Banks entering second half on a softer footing


HLIB Research said it was expecting a softer earnings outlook for the banking sector as credit strategy shifts and margin pressures persist.

PETALING JAYA: The banking sector is entering the second half of financial year 2026 (2H26) on a softer footing with early optimism, driven by falling bond yields, attractive dividend prospects and expectations of capital management initiatives, gradually faded amid a lack of stronger catalysts.

Hong Leong Investment Bank (HLIB) Research said heightened geopolitical uncertainty also added to this expectation.

“The outbreak of the Iran war triggered a broad risk-off sentiment, accelerating foreign fund outflows from Malaysian equities and erased the sector’s earlier gains.

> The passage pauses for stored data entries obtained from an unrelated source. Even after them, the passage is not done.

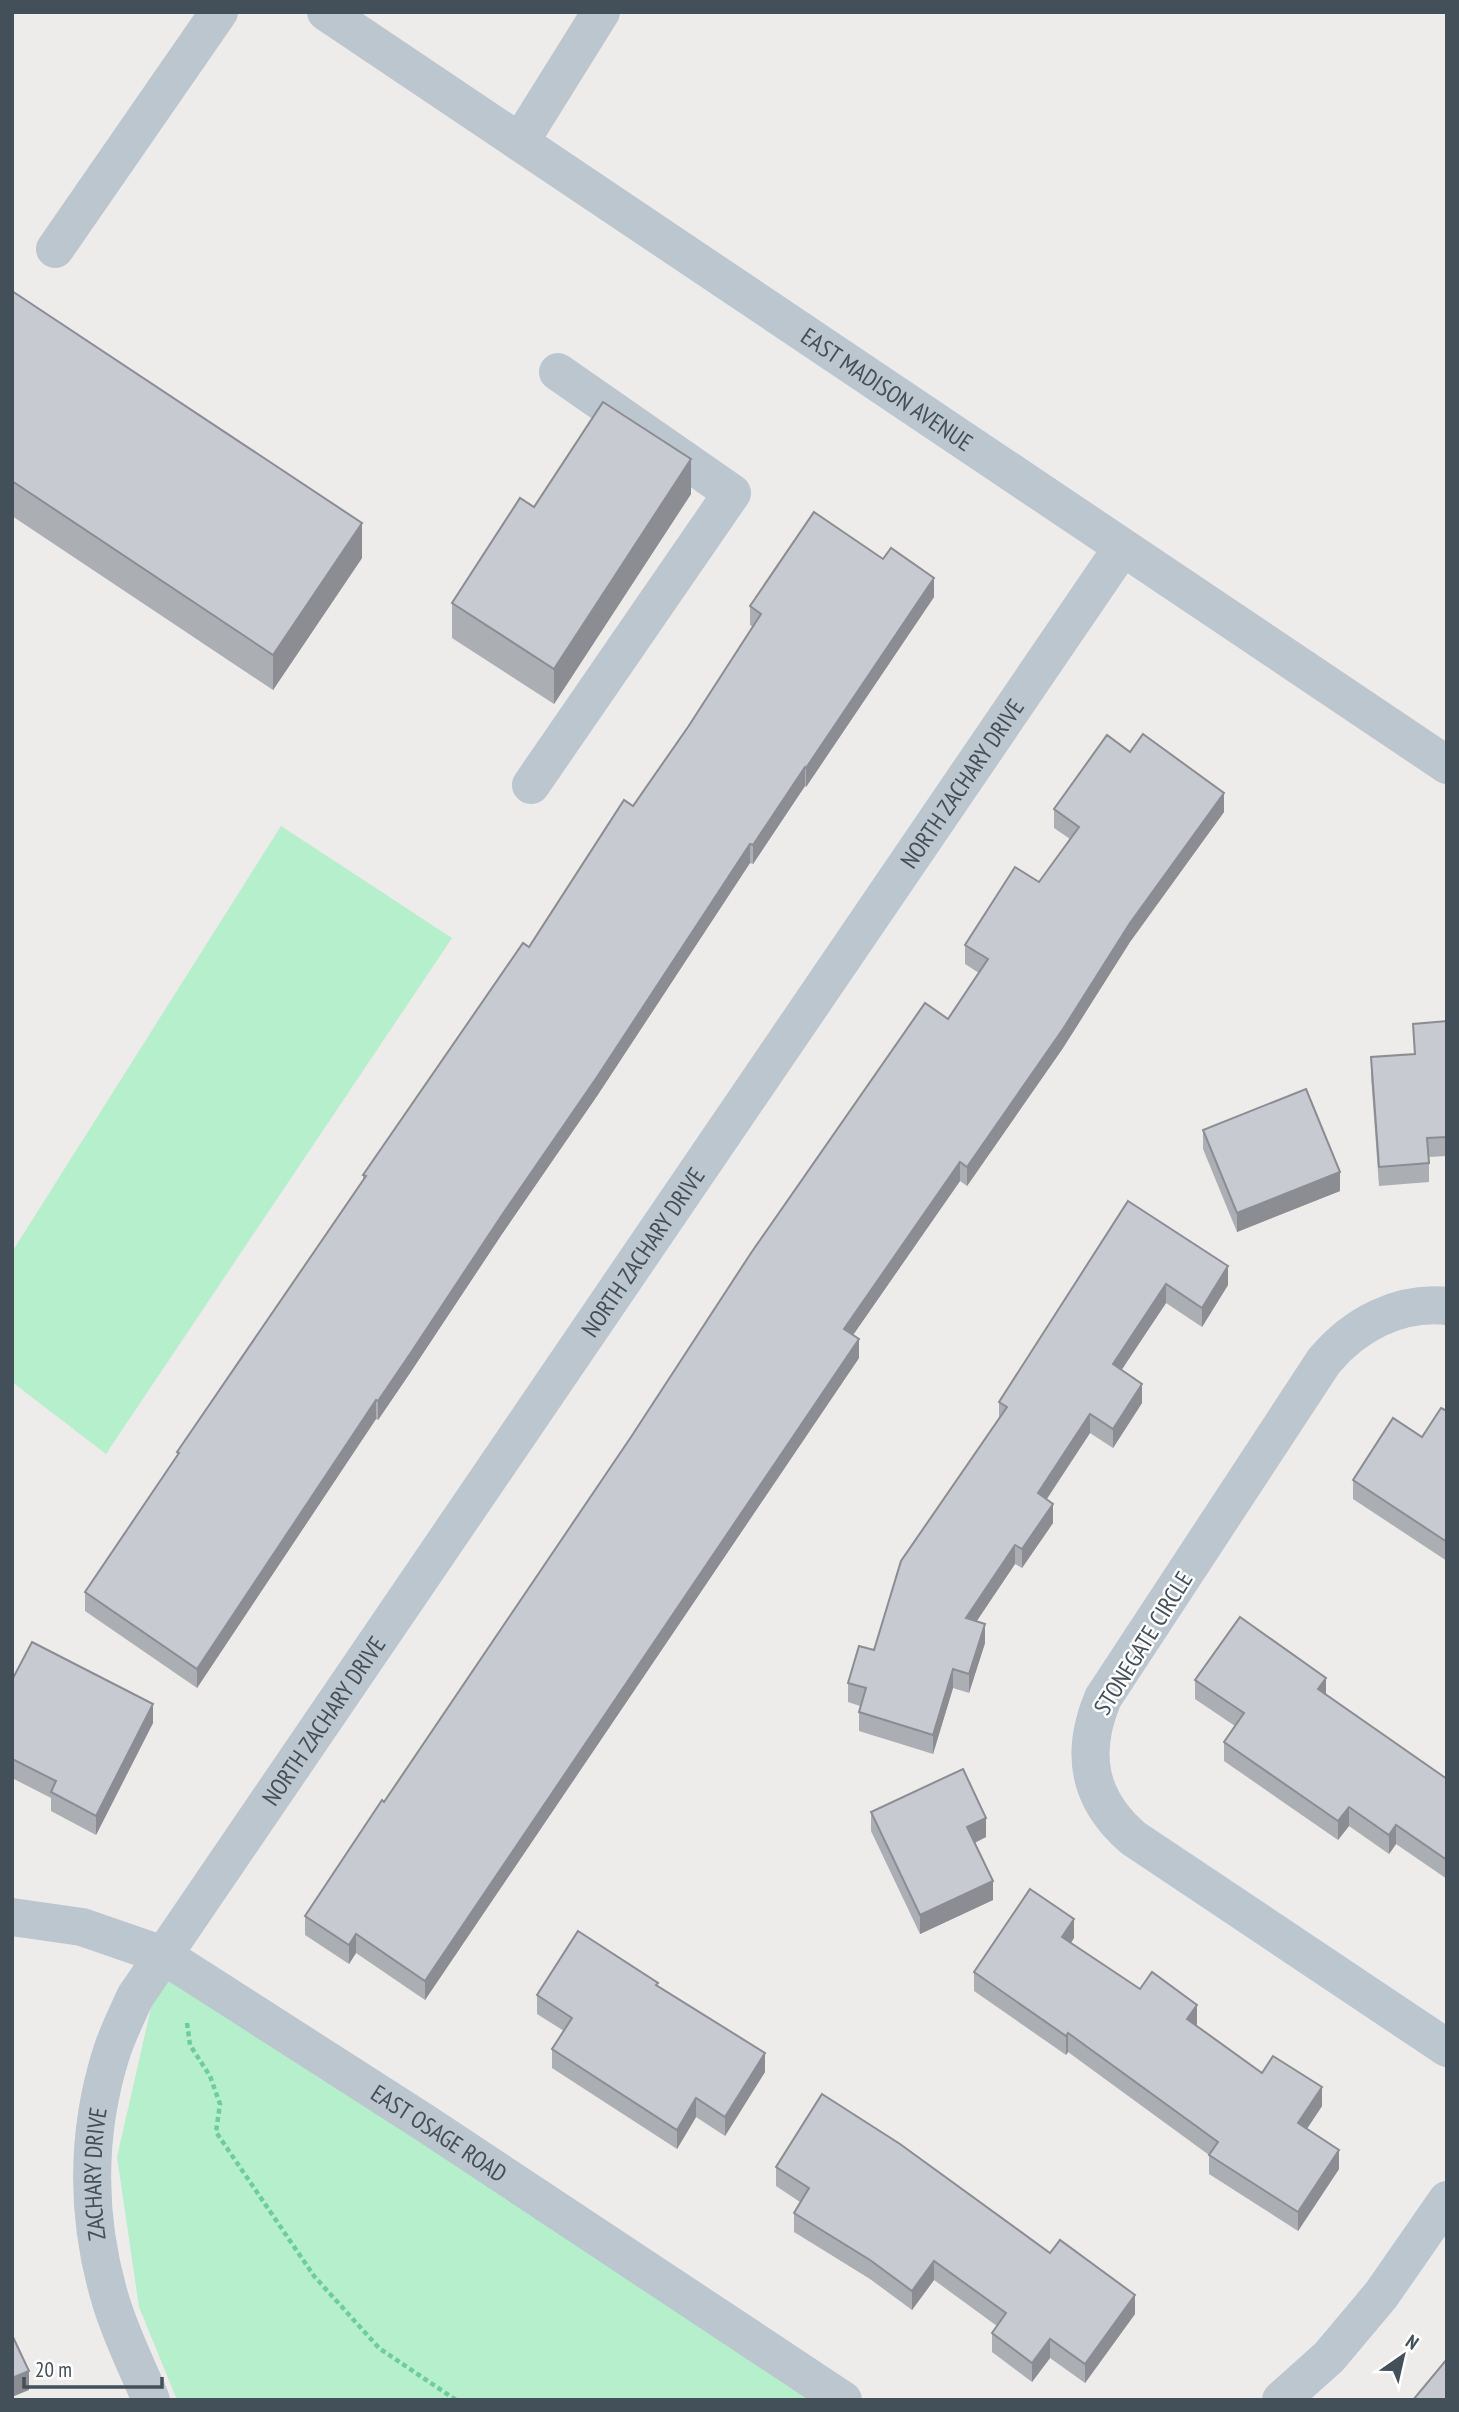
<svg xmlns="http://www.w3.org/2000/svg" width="1459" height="2412" viewBox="0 0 1459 2412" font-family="'PT Sans Narrow',sans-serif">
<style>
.green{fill:#b6efcb}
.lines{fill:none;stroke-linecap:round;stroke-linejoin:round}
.path{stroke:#6ecd9c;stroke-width:4.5;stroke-dasharray:5 3.5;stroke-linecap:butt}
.minor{stroke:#bbc6ce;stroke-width:38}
.wall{fill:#abaeb3}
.shaded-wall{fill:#8b8d92}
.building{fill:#c7cad0;stroke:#8b8d92;stroke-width:2}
.labels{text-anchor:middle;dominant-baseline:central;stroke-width:5;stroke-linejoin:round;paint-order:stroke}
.street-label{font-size:24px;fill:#434f59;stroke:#fff}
</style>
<rect width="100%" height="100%" fill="#eeebeb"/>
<!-- green -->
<g class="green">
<path d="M281 826 452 938 106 1454 12 1382V1252Z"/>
<path d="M163 1955 843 2400H177L139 2307 117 2157Z"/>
</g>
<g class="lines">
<!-- path -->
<path class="path" d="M187 2023 190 2045 210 2076 220 2104 216 2132 314 2276 379 2348 456 2400"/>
<!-- minor -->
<g class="minor">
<path id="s1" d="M326 12 1447 765"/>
<path d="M520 142 601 12"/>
<path d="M55 249 219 12"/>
<path d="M531 785 732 493 558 372"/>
<path d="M1447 1306C1398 1301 1354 1325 1324 1361L1103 1698C1080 1753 1088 1799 1133 1838L1447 2048"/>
<path id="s2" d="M12 1917 82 1927 163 1955 425 2123 843 2400"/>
<path id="s3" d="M151 2400C138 2369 122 2337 112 2305 86 2222 85 2135 112 2051 118 2033 127 2015 135 1997L1122 548"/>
<path d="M1281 2400 1329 2357 1381 2295 1447 2200"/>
</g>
</g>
<!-- wall -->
<g class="wall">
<path d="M12 291 362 558 273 690 12 516Z"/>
<path d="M691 494 554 704 452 638V603L534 507Z"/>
<path d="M934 597 806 787 805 786 753 864 750 863 597 1096 502 1234 410 1373 378 1420 376 1419 197 1688 85 1611V1592L177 1457V1452L363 1180V1175L529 947 633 806 688 727 753 627 750 625V606Z"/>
<path d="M1130 752 1224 812 1130 942 1063 1048 967 1186 960 1181 853 1335 859 1358 425 2000 356 1953 349 1964 305 1935V1916L384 1802 948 1019 979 973 965 964V945L1039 882 1070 839 1054 828V809Z"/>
<path d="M1447 1021V1156L1429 1157V1182L1379 1186 1371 1076V1057L1414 1054 1413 1024Z"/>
<path d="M1203 1130 1340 1191 1237 1232 1203 1149Z"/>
<path d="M1128 1201 1228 1285 1202 1327 1166 1303 1121 1370 1142 1403 1113 1448 1090 1433 1047 1499 1053 1523 1022 1568 1015 1564 976 1622 985 1643 969 1693 953 1688 933 1754 859 1731V1712L860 1706 848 1702V1683L874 1650 999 1419V1402Z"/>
<path d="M1447 1411V1561L1353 1499V1480L1422 1437Z"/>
<path d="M12 1680 153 1723 96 1835 51 1811V1798L12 1778Z"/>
<path d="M1195 1680 1326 1695 1447 1779V1879L1396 1844 1389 1854 1349 1826 1338 1840 1224 1761V1742L1235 1726 1195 1699Z"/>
<path d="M871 1812 986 1837 975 1843 993 1900 920 1934 871 1831Z"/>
<path d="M1074 1938 1071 1943 1140 1989 1197 2024 1196 2026 1262 2073 1322 2106 1307 2129 1339 2169 1298 2231 1209 2174V2155L1068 2052 1066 2055 974 1991V1972Z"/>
<path d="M658 1986 765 2072 725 2136 696 2117 677 2149 552 2068V2049L564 2031 537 2014V1995Z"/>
<path d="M776 2167 1135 2314 1085 2383 1050 2358 1032 2382 992 2352V2333L997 2326 934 2280 912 2310 870 2279 794 2232V2213L800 2202 776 2186Z"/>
</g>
<!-- shaded-wall -->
<g class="shaded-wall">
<path d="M691 459V494L554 704V669Z"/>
<path d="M362 523V558L273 690V655Z"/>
<path d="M934 578V597L806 787V768Z"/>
<path d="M805 767V786L753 864V845Z"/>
<path d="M1224 793V812L1130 942 1063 1048 967 1186V1167L1130 923Z"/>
<path d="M750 844V863L597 1096 502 1234 410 1373 378 1420V1401Z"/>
<path d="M960 1162V1181L844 1348V1329Z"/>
<path d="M1340 1172V1191L1237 1232V1213Z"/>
<path d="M1228 1266V1285L1202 1327V1308Z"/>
<path d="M1166 1284V1303L1113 1383V1364Z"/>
<path d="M859 1339V1358L425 2000V1981Z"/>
<path d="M1142 1384V1403L1113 1448V1429Z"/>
<path d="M376 1400V1419L197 1688V1669Z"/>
<path d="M1090 1414V1433L1038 1512V1493Z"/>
<path d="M1053 1504V1523L1022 1568V1549Z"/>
<path d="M1015 1545V1564L966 1637V1618Z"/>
<path d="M985 1624V1643L969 1693V1674Z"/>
<path d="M953 1669V1688L933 1754V1735Z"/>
<path d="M1326 1678V1697L1318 1689Z"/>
<path d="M153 1704V1723L96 1835V1816Z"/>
<path d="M1349 1807V1826L1338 1840V1821Z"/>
<path d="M986 1818V1837L967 1846V1827Z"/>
<path d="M1396 1825V1844L1389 1854V1835Z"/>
<path d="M993 1881V1900L920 1934V1915Z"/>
<path d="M1074 1919V1938L1062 1956V1937Z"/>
<path d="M356 1934V1953L349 1964V1945Z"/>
<path d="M1197 2005V2024L1187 2038V2019Z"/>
<path d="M1068 2033V2052L1066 2055V2036Z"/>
<path d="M765 2053V2072L725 2136V2117Z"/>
<path d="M1322 2087V2106L1298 2142V2123Z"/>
<path d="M696 2098V2117L677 2149V2130Z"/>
<path d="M1339 2150V2169L1298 2231V2212Z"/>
<path d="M934 2261V2280L912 2310V2291Z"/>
<path d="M1135 2295V2314L1085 2383V2364Z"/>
<path d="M1050 2339V2358L1032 2382V2363Z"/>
<path d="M29 2371V2390L12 2397V2378Z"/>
</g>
<!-- building -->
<g class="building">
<path d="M12 291 362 523 273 655 12 481Z"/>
<path d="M603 402 691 459 554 669 452 603 520 498 534 507Z"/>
<path d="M814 512 883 559 891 548 934 578 806 768 805 767 753 845 750 844 597 1077 502 1215 410 1354 378 1401 376 1400 197 1669 85 1592 179 1453 177 1452 366 1176 363 1175 523 943 529 947 624 800 633 806 688 727 761 614 750 606Z"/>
<path d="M1143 734 1224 793 1130 923 1063 1029 967 1167 960 1162 844 1329 859 1339 425 1981 356 1934 349 1945 305 1916 382 1800 384 1802 631 1437 751 1253 925 1003 948 1019 988 959 965 945 1015 867 1039 882 1079 827 1054 809 1107 735 1130 752Z"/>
<path d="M1447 1021V1137L1427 1138 1429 1163 1379 1167 1371 1057 1415 1054 1413 1024Z"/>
<path d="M1306 1089 1340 1172 1237 1213 1203 1130Z"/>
<path d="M1128 1201 1228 1266 1202 1308 1166 1284 1113 1364 1142 1384 1113 1429 1090 1414 1038 1493 1053 1504 1022 1549 1015 1545 966 1618 985 1624 969 1674 953 1669 933 1735 859 1712 866 1688 848 1683 859 1646 874 1650 901 1561 1007 1407 999 1402Z"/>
<path d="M1441 1408 1447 1411V1542L1353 1480 1393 1418 1422 1437Z"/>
<path d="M1240 1617 1326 1678 1318 1689 1447 1779V1860L1396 1825 1389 1835 1349 1807 1338 1821 1224 1742 1244 1713 1195 1680Z"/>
<path d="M32 1642 153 1704 96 1816 51 1792 56 1781 12 1759V1680Z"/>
<path d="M963 1769 986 1818 967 1827 993 1881 920 1915 871 1812Z"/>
<path d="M1030 1889 1074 1919 1062 1937 1140 1989 1152 1972 1197 2005 1187 2019 1262 2073 1273 2056 1322 2087 1298 2123 1339 2150 1298 2212 1209 2155 1218 2142 1068 2033 1066 2036 974 1972Z"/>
<path d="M578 1931 658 1983 656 1985 765 2053 725 2117 696 2098 677 2130 552 2049 572 2018 537 1995Z"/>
<path d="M822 2094 900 2144 1050 2253 1060 2240 1135 2295 1085 2364 1050 2339 1032 2363 992 2333 1006 2313 934 2261 912 2291 870 2260 794 2213 809 2188 776 2167Z"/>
<path d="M12 2335 29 2371 12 2378Z"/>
<path d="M1447 2359V2400H1413Z"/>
</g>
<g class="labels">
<!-- street labels -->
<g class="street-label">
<text stroke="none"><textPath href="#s1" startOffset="676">EAST MADISON AVENUE</textPath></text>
<text stroke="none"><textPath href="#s3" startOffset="1888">NORTH ZACHARY DRIVE</textPath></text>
<text stroke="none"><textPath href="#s3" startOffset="1321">NORTH ZACHARY DRIVE</textPath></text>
<text transform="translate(1143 1643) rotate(-58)">STONEGATE CIRCLE</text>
<text stroke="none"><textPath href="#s3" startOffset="754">NORTH ZACHARY DRIVE</textPath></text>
<text stroke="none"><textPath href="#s2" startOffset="485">EAST OSAGE ROAD</textPath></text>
<text stroke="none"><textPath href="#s3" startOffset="236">ZACHARY DRIVE</textPath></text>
</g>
</g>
<!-- border -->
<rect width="1459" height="2412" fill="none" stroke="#434f59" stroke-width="28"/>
<!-- north arrow -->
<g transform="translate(1403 2356) rotate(34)" stroke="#ffffff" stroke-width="5" paint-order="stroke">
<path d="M0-5L12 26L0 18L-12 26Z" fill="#434f59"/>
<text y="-10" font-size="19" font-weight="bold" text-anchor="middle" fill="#434f59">N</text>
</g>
<!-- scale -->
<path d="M24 2377v10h138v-10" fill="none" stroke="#434f59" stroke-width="3.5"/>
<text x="35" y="2377" font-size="21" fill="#434f59" stroke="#ffffff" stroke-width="5" paint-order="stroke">20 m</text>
</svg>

“While the first quarter of this financial year (1Q26) earnings remained broadly resilient, supported by steady loan growth and stable asset quality, softer non-interest income and higher provisions signalled that the operating environment is becoming increasingly challenging,” it told clients in a report.

HLIB Research said it was expecting a softer earnings outlook for the banking sector as credit strategy shifts and margin pressures persist.

“We project that earnings momentum could weaken over the remainder of 2026.

“Banks are increasingly prioritising higher-quality corporate lending over riskier small and medium enterprise exposures which is a prudent strategy that should strengthen portfolio resilience but potentially temper loan growth and dilute yields,” it said.

It added net interest margins are likely to remain under pressure amid persistent deposit competition and the lingering impact of the July rate cut.

Treasury gains are also expected to moderate as bond yields stabilise, while elevated foreign-exchange volatility may continue to weigh on banks with sizeable US dollar funding exposures, HLIB Research said, adding that collectively, in its view, these factors point to limited earnings upside in the near term.

Downgrading the sector to “neutral”, it said it anticipated two potential headwinds for the banking sector in 2H26, namely asset quality deterioration risk and potential index- related overhang.

“Our key concern has shifted from margin compression to asset quality,” it said, adding that statistical analysis suggests global supply chain disruptions lead deterioration in industry gross impaired loan ratios by around 12 months.

Although banks maintain a healthy RM4.1bil management overlay (2.6 times cover on 2025 aggregate provisions), sustained cost pressures could still test these buffers if macro conditions deteriorate.

Separately, the proposed expansion of the FBM KLCI to 50 constituents introduces an additional short-term headwind, with lower sector index weightings potentially creating a transitory overhang for banking stocks that are currently represented in the bellwether index, HLIB Research said.

A banking analyst told StarBiz banking stocks have not performed as well as expected so far this year, and the current volatile global environment is not helping.

“Foreign fund outflows from Malaysian banks have been significant but fundamentals are still intact for now,” he said.

In its report, UOB Kay Hian Research said it was “overweight” on the banking sector.

It said that despite the ongoing US-Iran peace deal negotiations, Malaysian equities are likely to kick off 2H26 defensively, amid expectations of the 16th General Election (in 4Q26) and a “higher-for-longer” cost inflationary impact from the Iran conflict.